The consequences are that the supply chain disruptions will worsen in the near future. Even massive disruptions and shortages may become the norm before the end of 2022.
Mark Manduca, the chief investment officer of GXO Logistics, concurs with this assessment. In a recent interview on Bloomberg, he noted that inflation and interest rates have definite upside risk, and the effects of both, as well as deteriorating supply chains, will worsen as we move through the second half of this year.
Is This Part of the Reset?
In other words, the economy, our lives, and the times are about to become tougher. The logic is simple but compelling. When inventories begin to run out, shortages will occur, and prices will rise—perhaps even quite dramatically.

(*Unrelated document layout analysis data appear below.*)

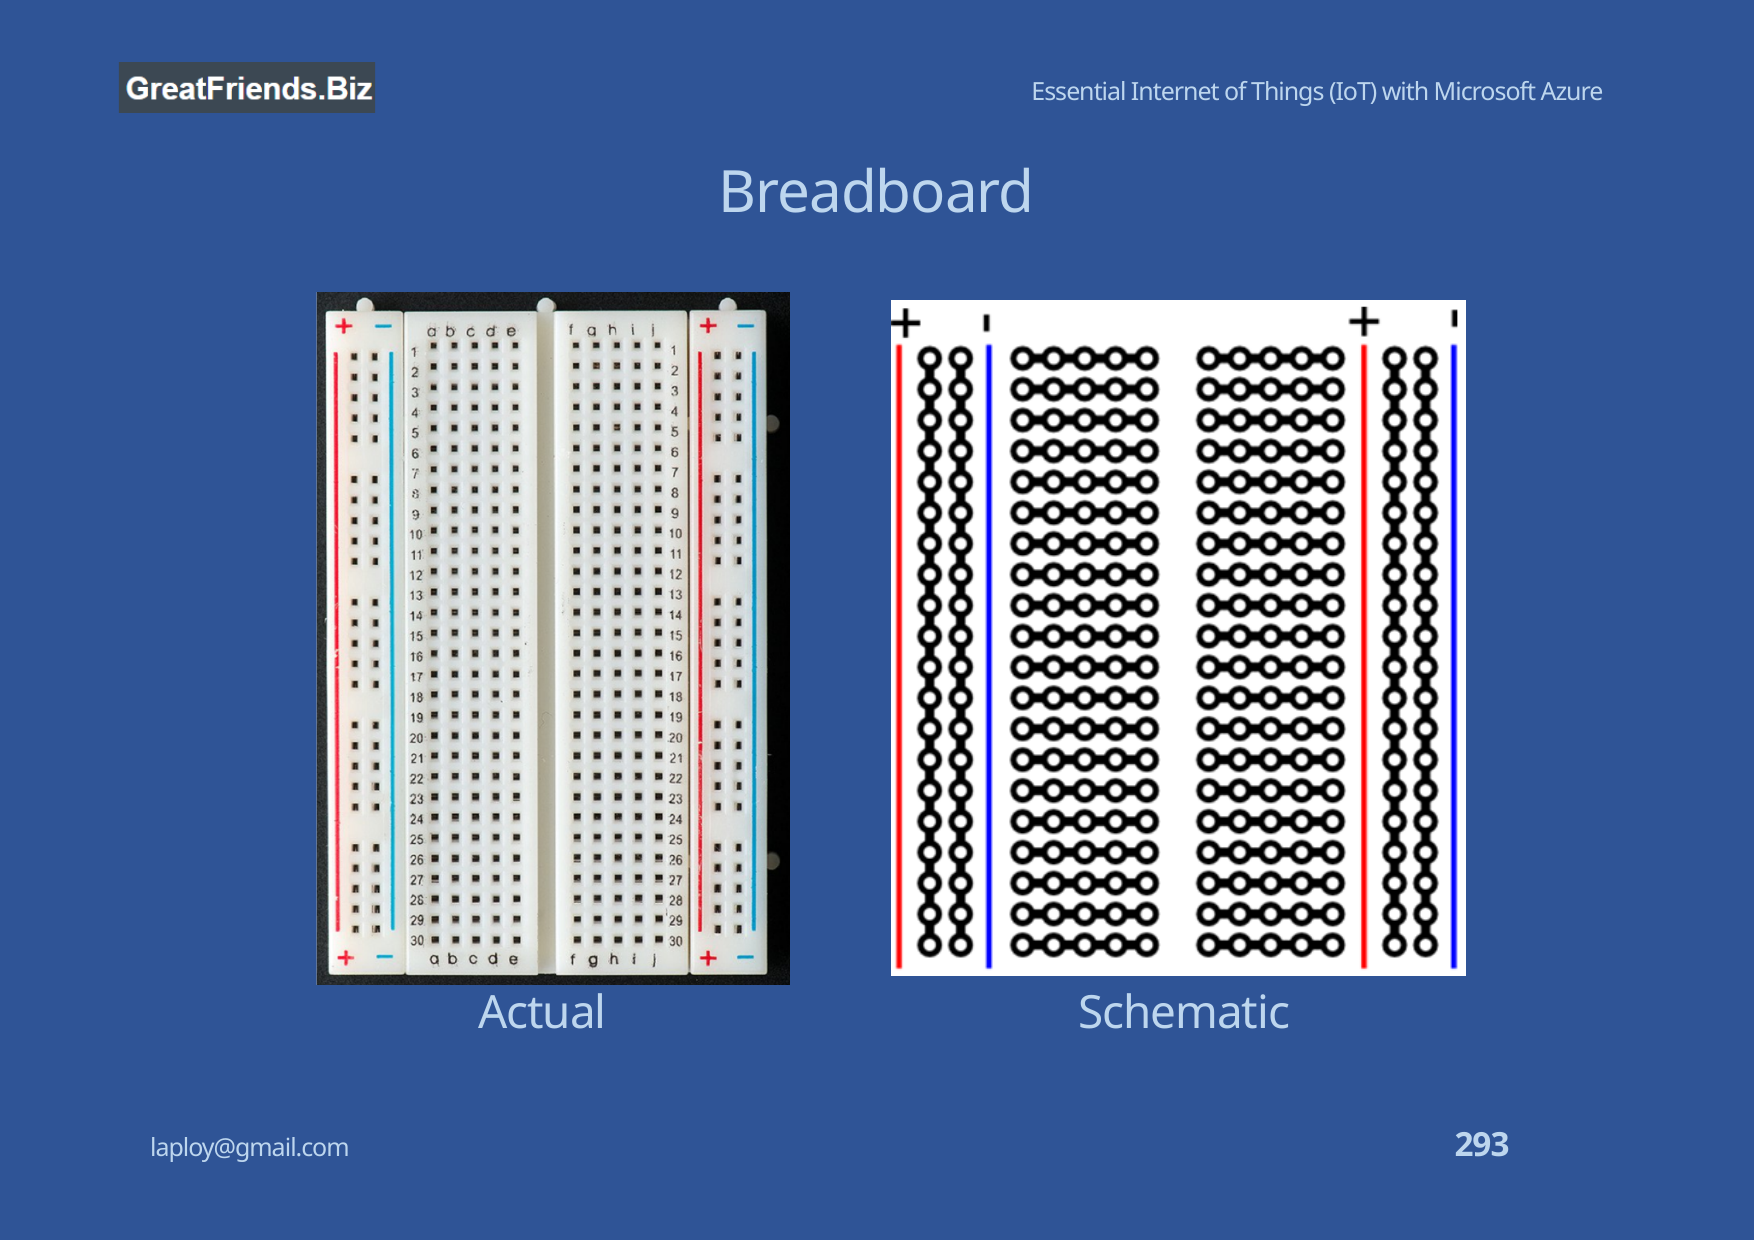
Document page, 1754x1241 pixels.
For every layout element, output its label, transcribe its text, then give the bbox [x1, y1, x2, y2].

picture [118, 62, 375, 113]
title Breadboard [150, 150, 1604, 229]
picture [891, 300, 1466, 976]
picture [317, 292, 790, 985]
title Actual Schematic [150, 979, 1604, 1042]
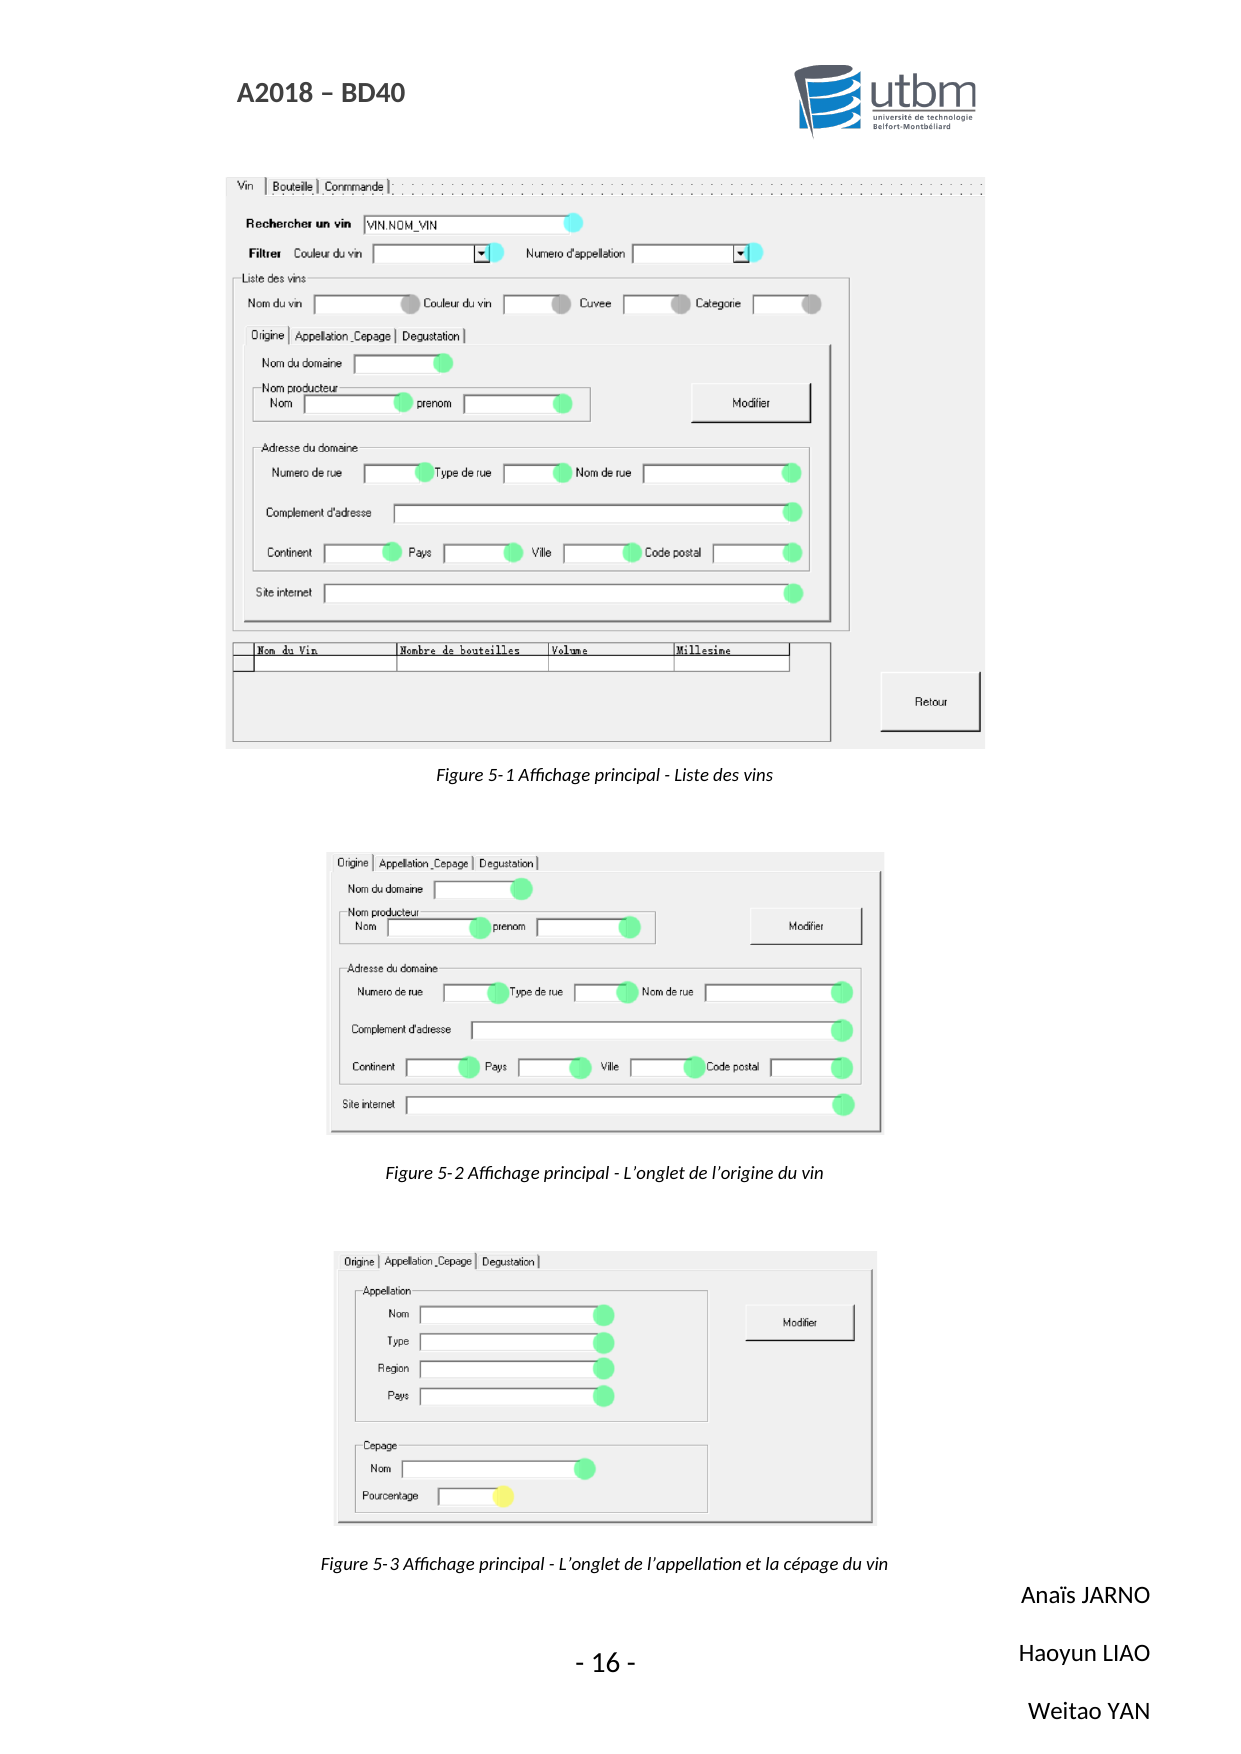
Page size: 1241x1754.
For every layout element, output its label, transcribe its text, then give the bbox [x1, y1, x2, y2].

No mystery there. But how many of these effects were expected by Beijing and Moscow?
At the time of writing, China is sealing the exits to apartments in Shanghai and taking other extreme measures in major metropolitan and manufacturing areas such as Guangzhou in the south and Jilin in the north, where many automobile factories are located. Total lockdowns are ordered under the pretext of a “zero-tolerance” policy aimed at stopping the spread of the next CCP virus variant.
But is it the virus that Beijing wants to stop? Or is it the supply chains to the United States that Beijing intends to minimize?
Will Beijing add stimulus to jumpstart domestic demand for goods that would usually be exported to foreign markets?
Was Russia’s annex of Ukraine ultimately intended to disrupt supply chains across the West and beyond?
Will the CCP give Russia more financial aid to continue down its current path that may leave Western economies reeling before the end of this year?
“Yes” may well be the answer to all of the above questions.
It certainly seems likely we’re seeing the beginning of what appears to be a rapid and dreadful reset of the global economy on some very different terms.
Or could it be that one reset leads to another?
Views expressed in this article are the opinions of the author and do not necessarily reflect the views of The Epoch Times.